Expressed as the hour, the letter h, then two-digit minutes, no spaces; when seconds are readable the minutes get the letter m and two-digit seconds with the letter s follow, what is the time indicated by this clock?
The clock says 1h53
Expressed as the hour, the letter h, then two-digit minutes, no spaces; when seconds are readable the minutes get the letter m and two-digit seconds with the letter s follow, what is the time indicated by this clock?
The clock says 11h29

◆ ◆ ◆ ◆

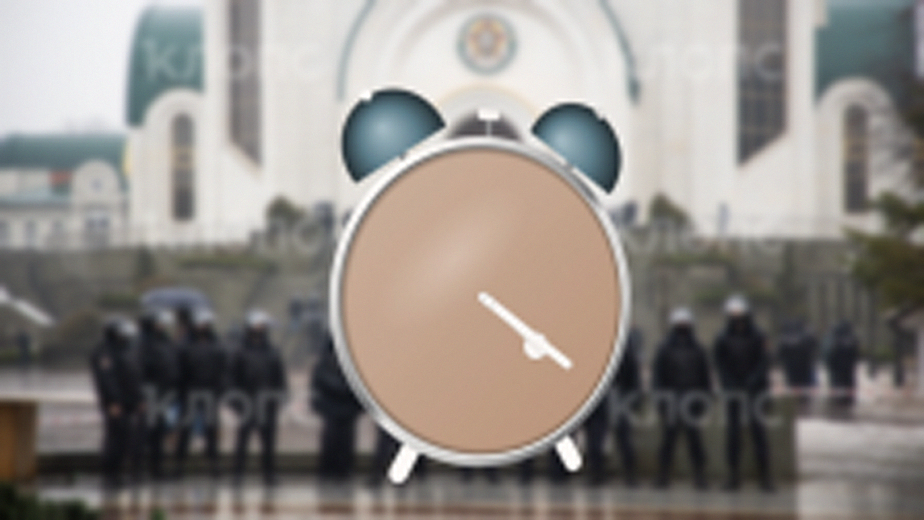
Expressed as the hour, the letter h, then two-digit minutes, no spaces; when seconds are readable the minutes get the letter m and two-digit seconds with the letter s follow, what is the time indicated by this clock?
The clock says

◆ ◆ ◆ ◆

### Cosa si richiede
Individui nelle righe sopra riportate tutte quelle che contengono la stringa "says" e le trascriva per intero. Si distinguono maiuscole e minuscole.

### Risposta qui sotto
The clock says 1h53
The clock says 11h29
The clock says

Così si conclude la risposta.